___ SOURCE DOCUMENT ___
Parquet2.jl
A little something I’ve been working on for the past few weeks. This package is not yet registered because I would like to try to get the community’s help with a bit more testing before registering it.
Parquet2 is fairly well tested against fastparquet and pyarrow (tests against random dataframes using all supported types), but there’s a lot of stuff out there particularly from nasty JVM programs that may do things a bit differently, and there is already good evidence that not all of these take the spec ultra seriously anyway.
So, if you are interested in this package, please give it a shot and report issues! Cases for which you can provide the original dataset will be particularly useful (and the most likely to be resolved).
Why a new package?
There is already a pure Julia parquet package, Parquet.jl. Early on, this package was extremely problematic, but it has gotten much better over time. Special thanks to all the developers who contributed to that over the years who have showed me the way. So why did I write a brand new package instead of working on that? The answer is that I would have had to rewrite nearly all of Parquet.jl to support all of the features that I really wanted. For a partial list of those, see
Features
- Maximal laziness. Users have full control over which row-groups (subsets of tables) and columns to load. Once columns are loaded, they are
AbstractVector
wrappers which read data as lazily as possible. - Progressive loading and caching of data. Memory mapped by default, but lots of options of you are reading from a remote source. By default, remote files are read in 100 MB blocks meaning you don’t need to load the entire file if they are very large.
- Full Tables.jl compatibility for both full datasets and individual row groups. A
Dataset
is an indexable, iterable collection ofRowGroup
s which in turn are indexable, iterable collections ofColumn
s. - The user interface is significantly simplified. No need to bother with iterators, everything is directly accessable by
RowGroup
which are the units of IO according to the parquet spec. - Support for extending to read from data sources other than the local file system. This is especially useful because you can take advantage of the aforementioned progressive loading and caching. I already have ParquetS3.jl, a module for loading data from AWS S3 or min.io. Check out how little code it is, i.e. more such modules for other sources are very easy to add.
___ MATERIAL SHOWN ___
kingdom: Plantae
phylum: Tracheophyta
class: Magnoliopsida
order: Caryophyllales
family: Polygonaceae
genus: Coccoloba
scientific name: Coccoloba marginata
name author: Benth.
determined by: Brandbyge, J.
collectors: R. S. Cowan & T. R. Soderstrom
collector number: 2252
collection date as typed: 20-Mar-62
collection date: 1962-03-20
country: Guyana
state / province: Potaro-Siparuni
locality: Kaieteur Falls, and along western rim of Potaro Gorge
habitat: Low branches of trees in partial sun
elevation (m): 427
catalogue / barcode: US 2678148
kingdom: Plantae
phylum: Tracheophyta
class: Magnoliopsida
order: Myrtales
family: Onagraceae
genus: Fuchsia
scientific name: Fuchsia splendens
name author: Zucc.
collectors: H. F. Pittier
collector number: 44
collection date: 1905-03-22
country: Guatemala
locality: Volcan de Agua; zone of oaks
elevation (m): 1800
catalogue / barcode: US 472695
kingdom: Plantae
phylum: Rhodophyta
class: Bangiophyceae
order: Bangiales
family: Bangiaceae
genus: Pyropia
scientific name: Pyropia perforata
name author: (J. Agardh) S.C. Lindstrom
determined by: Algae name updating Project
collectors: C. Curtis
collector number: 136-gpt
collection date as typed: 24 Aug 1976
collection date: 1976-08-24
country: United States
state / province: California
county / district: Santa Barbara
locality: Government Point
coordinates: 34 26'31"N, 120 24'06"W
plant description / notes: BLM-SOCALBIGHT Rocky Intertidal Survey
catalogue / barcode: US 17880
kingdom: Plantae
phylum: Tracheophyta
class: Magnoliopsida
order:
___
## WHAT YOU WILL DO
1. Swap "few weeks" for "few months" in the Parquet2.jl announcement, and give its passage from "Parquet2.jl" to "before registering it." again with that change.
2. Continue the Parquet2.jl announcement from the point where it stops.

## TASK-BY-TASK ANSWERS
1.
Parquet2.jl
A little something I’ve been working on for the past few months. This package is not yet registered because I would like to try to get the community’s help with a bit more testing before registering it.

2.
TODO
- I didn’t do writing yet, so this is read only for now. I kept writing in mind when doing this and I have a few needed methods for it, so it should be significantly less work for me to add than it took me to do the read part in the first place, but of course there’s still a lot of work ahead.
- Comprehensive unit testing. Don’t worry, I have good tests against both fastparquet and pyarrow output, but have yet to implement comprehensive unit tests. This is largely because I would like to finish writing first, and hopefully get a bit of feedback from users loading up parquets I haven’t been able to test so I can get an idea of how close this is to being robust.
- Particularly if we see a lot of issues, I’d like to provide methods for users to easily provide me or other devs with the slices of datasets which are causing failures.
- A few more here.
Why didn’t you register this?
I want to get a little feedback from users to make sure things mostly work smoothly, and take some more time to try reading JVM outputs. Like I said, I’ve already seen some weird stuff coming out of JVM world, and I expect there to be more, but I need your help to find it!
I will register this as soon as it becomes apparent that dealing with JVM stuff is mostly free of issues.
Are you willing to move this to JuliaData or JuliaIO?
Yes, definitely, if there’s a community consensus that this would be a good thing. I will avoid the arrogance of assuming this will be an “obvious” replacement for Parquet.jl since that package, while certainly less featureful, has had a hell of a lot more time to see weird outputs and work out the kinks.